I think Paging is bring instruction data from disk or secondary memory to the main memory while caching is bring instruction data from main memory to CPU
Question 1:
Where exactly does the internal register and internal cache exist? I understand that when a program is loaded into main memory it contains a text section, a stack, a heap and so on. However is the register located in a fixed area of main memory, or is it physically on the CPU and doesn't reside in main memory? Does this apply to the cache as well?
Questions 2:
How exactly does a device controller use direct memory access without using the CPU to schedule/move datum between the local buffer and main memory?
Basic answer:
The CPU registers are directly on the CPU. The L1, L2, and L3 caches are often on-chip; however, they may be shared between multiple cores or processors, so they're not always "physically on the CPU." However, they're never part of main memory either. The general principle is that the closer memory is to the CPU, the faster and more expensive (and thus smaller) it is. Every item in the cache has a particular main memory address associated with it (however, the same slot can be associated with different addresses at different times). However, there is no direct association between registers and main memory. That is why if you use the register keyword in C (not that it's often necessary, since the compiler is usually a better optimizer), you can not use the & operator.

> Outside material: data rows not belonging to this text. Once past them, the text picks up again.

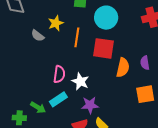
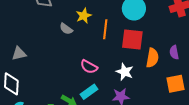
pink semicircle: (59, 74) -> (89, 67), turned 114
white star: (80, 81) -> (125, 72), moved

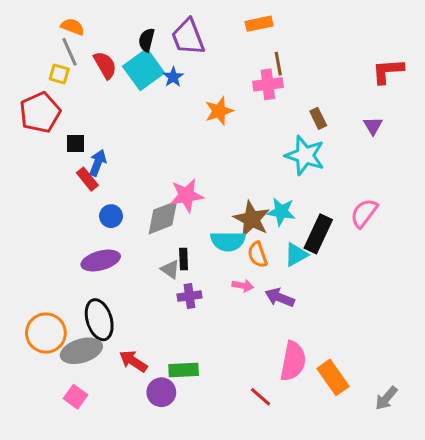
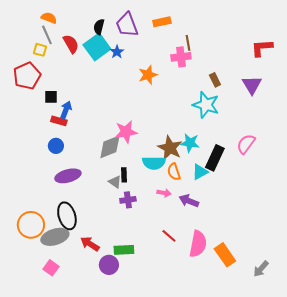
orange rectangle: (259, 24) -> (162, 22), moved
purple triangle: (373, 126) -> (252, 85), size x1.5
red rectangle: (87, 179) -> (59, 121), turned -35
blue circle: (111, 216) -> (56, 146), moved
red line: (260, 397) -> (169, 236), moved

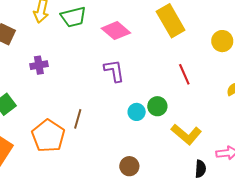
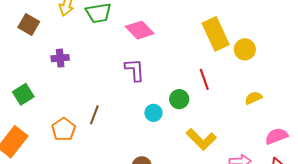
yellow rectangle: (171, 21) -> (216, 34), moved
green circle: (157, 106) -> (179, 99), moved
orange pentagon: (48, 136) -> (64, 129), size x0.7

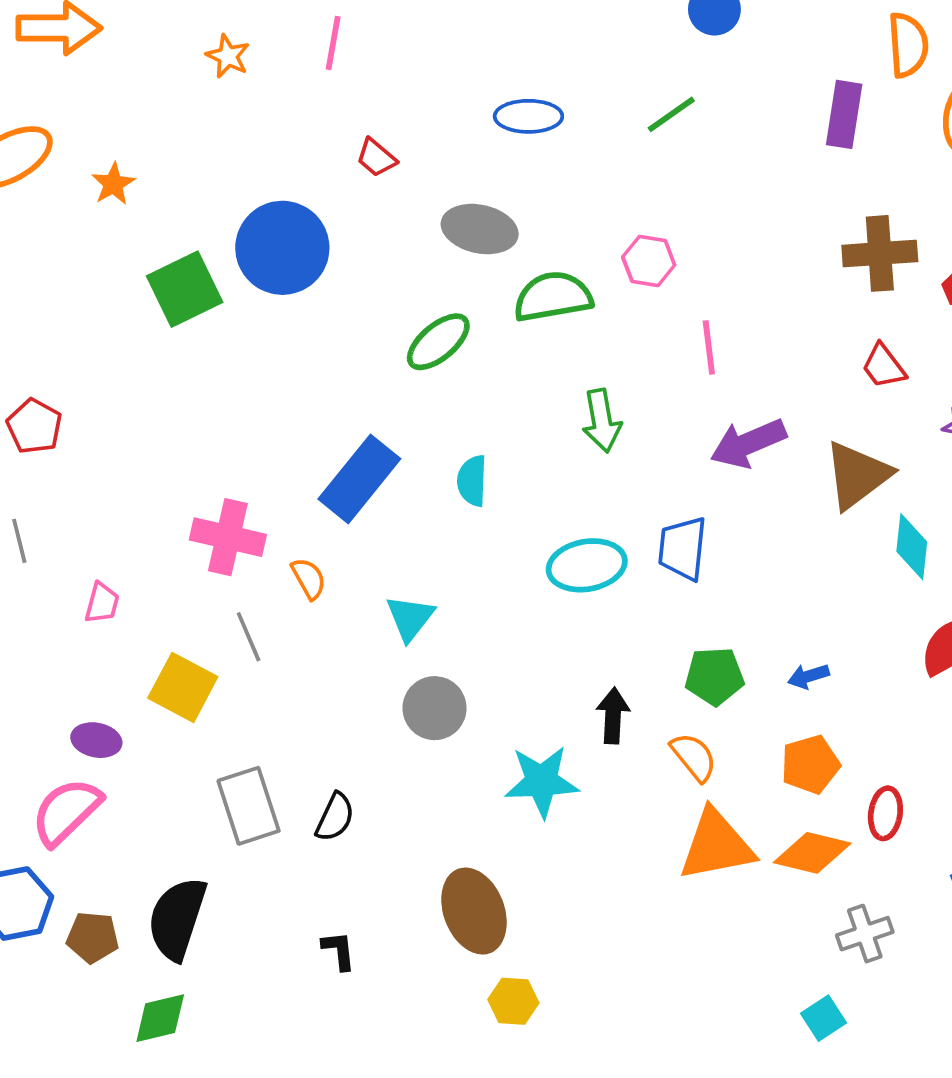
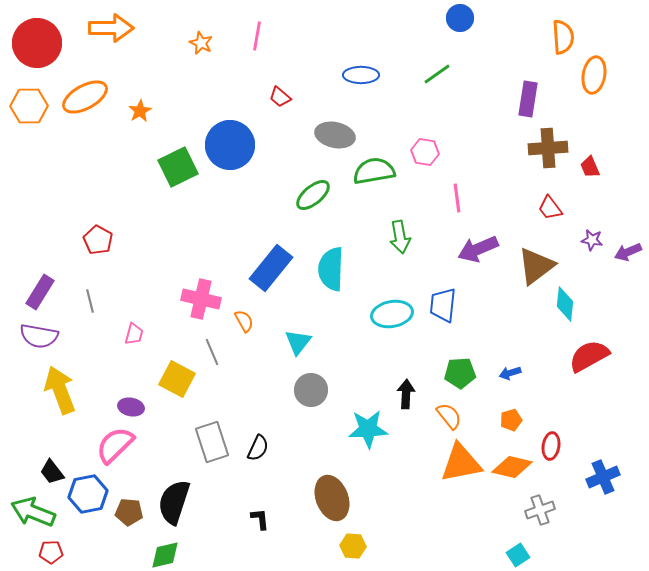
purple rectangle: (844, 114) -> (528, 99), moved
cyan semicircle: (472, 481) -> (331, 269), size x1.6
orange pentagon: (810, 764) -> (511, 420), size x0.7

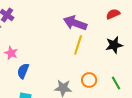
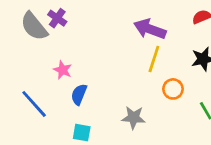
orange circle: (89, 80) -> (173, 89), moved

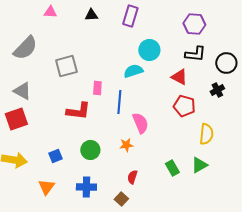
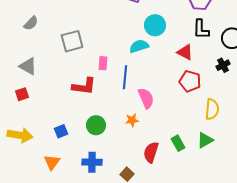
gray semicircle: (25, 48) -> (31, 23), size x0.6
black L-shape: (195, 54) -> (201, 29), turned 85
red square: (16, 119) -> (22, 94), size x0.6
red semicircle: (132, 177) -> (151, 152), moved, size x1.5

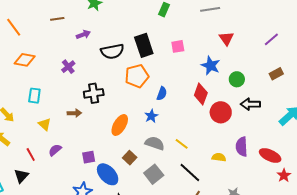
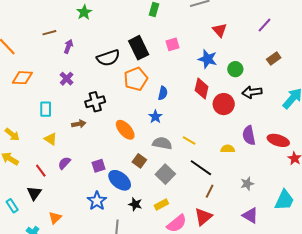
purple arrow: (83, 35) -> (68, 46), moved, turned -40
cyan rectangle: (34, 96) -> (46, 109), moved
orange ellipse: (120, 125) -> (125, 130), turned -65

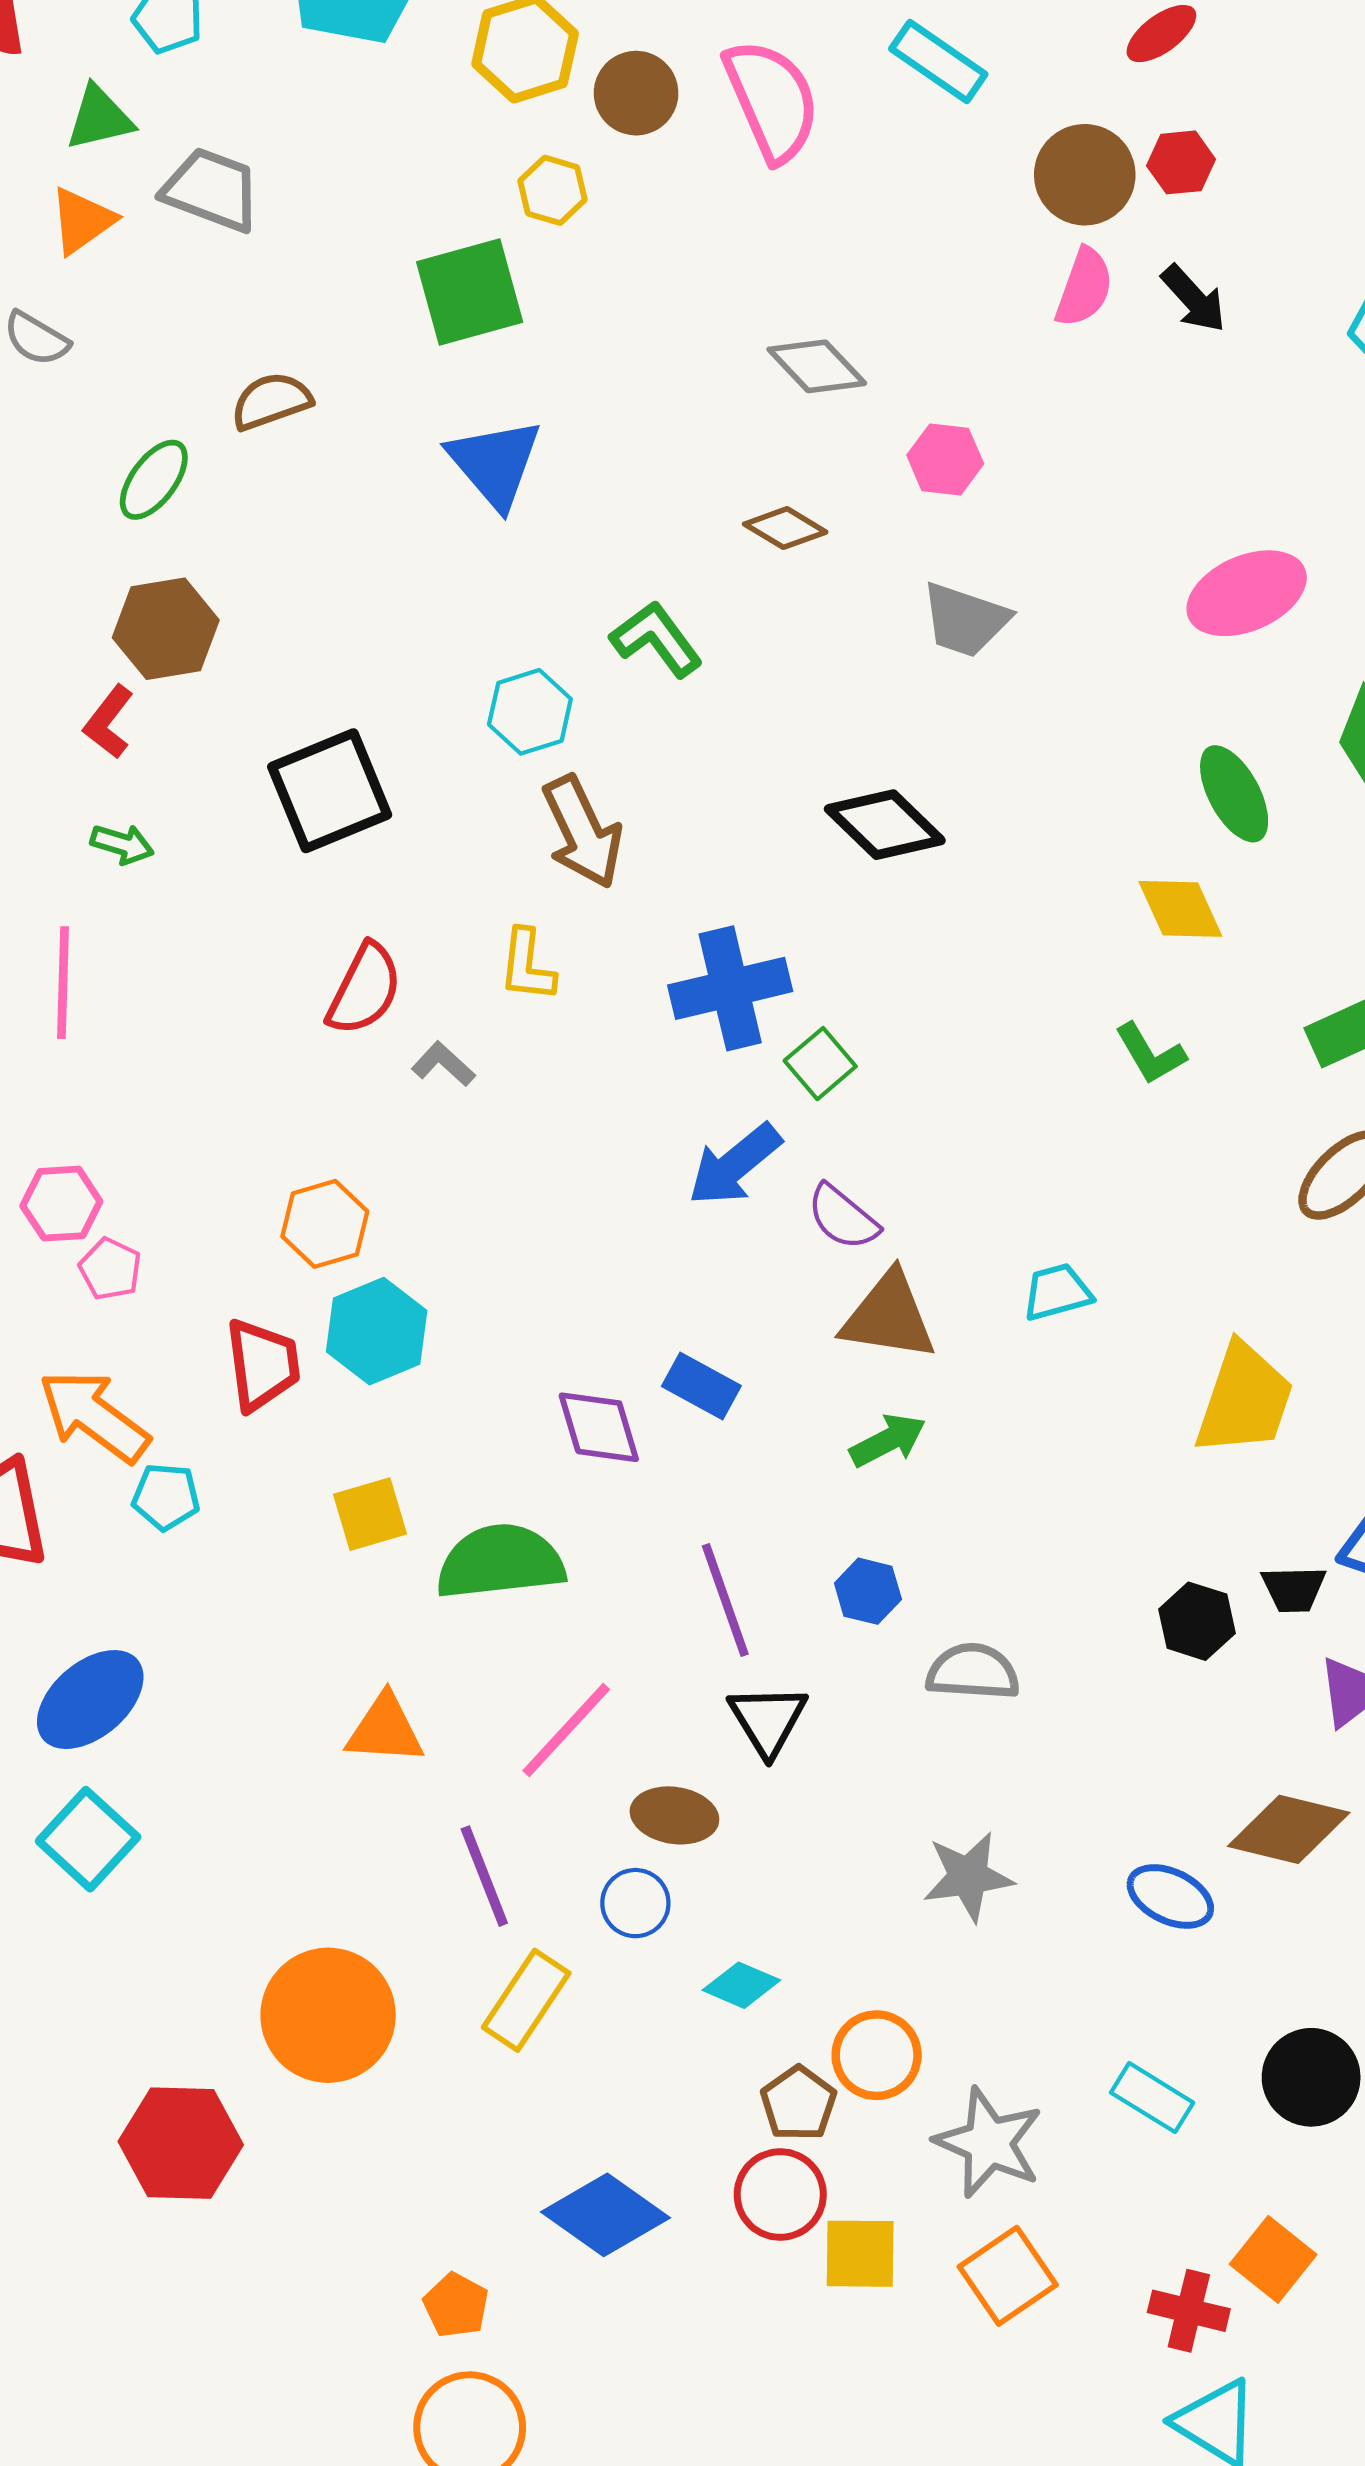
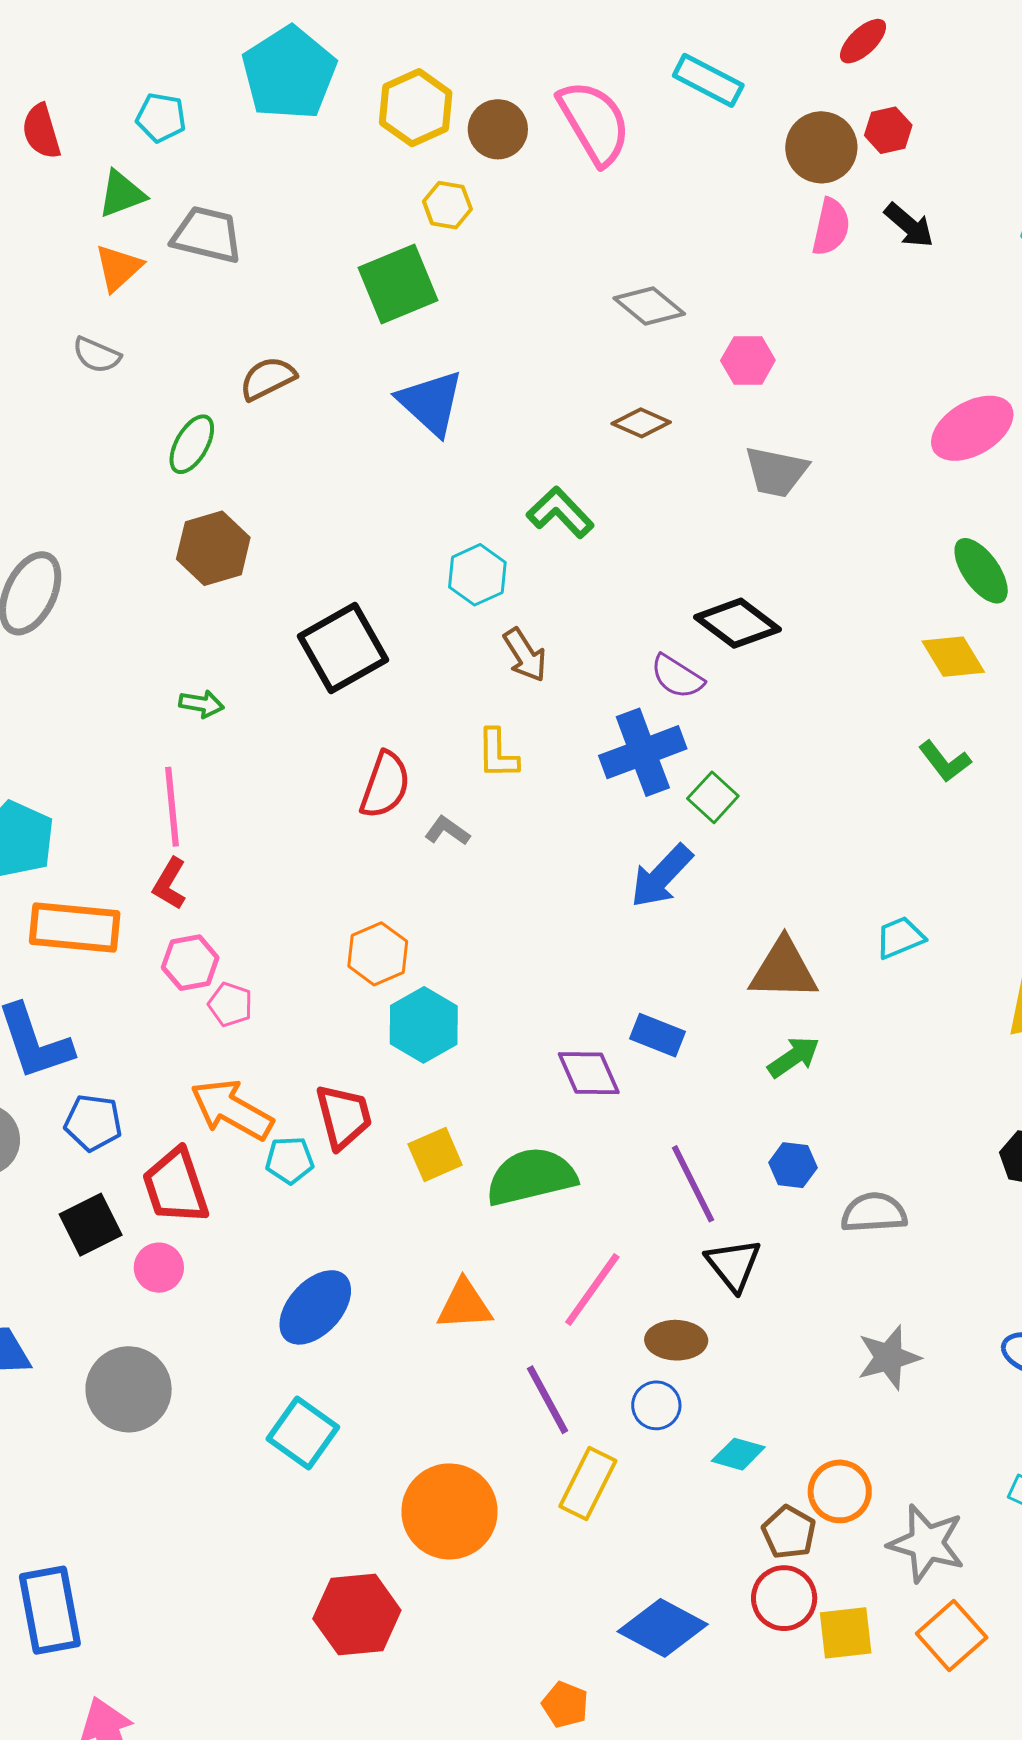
red L-shape: (109, 722) -> (170, 884), moved
brown arrow: (582, 832) -> (525, 655), size x0.7
purple semicircle: (843, 1217) -> (677, 677), moved
red trapezoid: (263, 1365) -> (344, 1116), moved
blue ellipse: (90, 1700) -> (315, 1307), moved
cyan square: (88, 1839) -> (303, 1433), moved

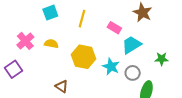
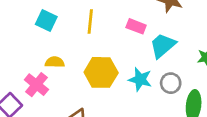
cyan square: (50, 13) -> (46, 21), turned -35
pink cross: (25, 41) -> (36, 85), moved

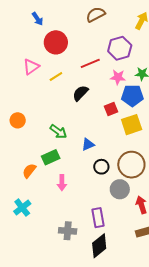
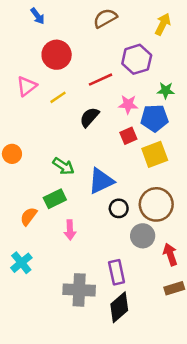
blue arrow: (37, 19) -> (38, 16), moved
pink star: (118, 77) -> (128, 104), moved
blue triangle: (88, 144) -> (101, 181), size x1.6
gray cross: (68, 231) -> (79, 290), size x1.4

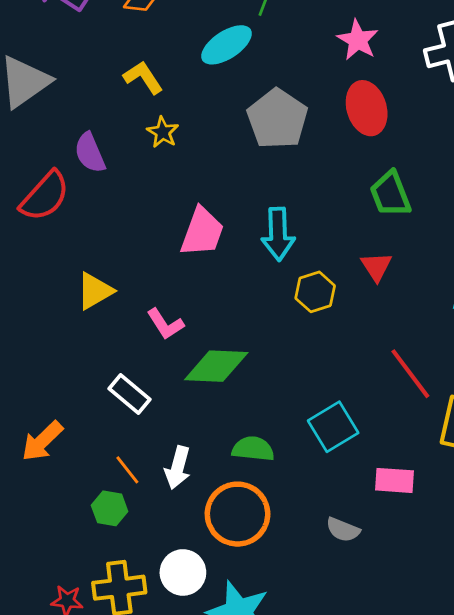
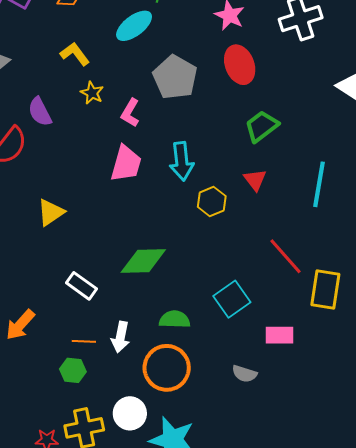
green trapezoid: (390, 194) -> (262, 126), turned 78
pink L-shape: (165, 324) -> (130, 113), moved, turned 68
orange line: (127, 470) -> (84, 341), turned -45

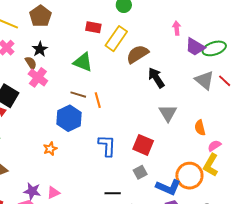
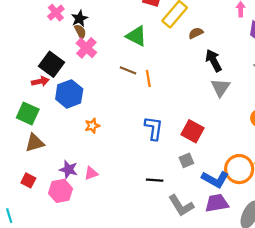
black star: (40, 49) -> (79, 19), moved
brown semicircle: (137, 54) -> (196, 33), size x0.6
gray triangle: (168, 113) -> (220, 88), moved
blue hexagon: (69, 118) -> (69, 94), moved

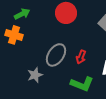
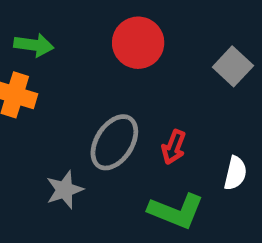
green arrow: (22, 14) -> (34, 45), turned 35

The DMA controller executes the transfer directly. The CPU watches the bus so it knows when changes are made "behind its back", which invalidate its cache(s).
Even though the CPU is the central processing unit, it's not the sole "mover and shaker". Devices live on buses, along with CPUs, and also RAM. Modern buses allow devices to communicate with RAM without involving the CPU. Some devices are programmed simply by making changes to pieces of RAM which devices poll. Device drivers may poll pieces of RAM that a device is writing into, but usually a CPU receives an interrupt from the device telling it that there's something in a piece of RAM that's ready to read.
So, in answer to your question 2, the CPU isn't involved in memory transfers across the bus, except inasmuch as cache coherence messages about the invalidation of cache lines are involved. Bear in mind that the scenarios are tricky. The CPU might have modified byte 1 on a cache line when a device decides to modify byte 40. Getting that dirty cache line out of the CPU needs to happen before the device can modify data, but on x86 anyway, that activity is initiated by the bus, not the CPU.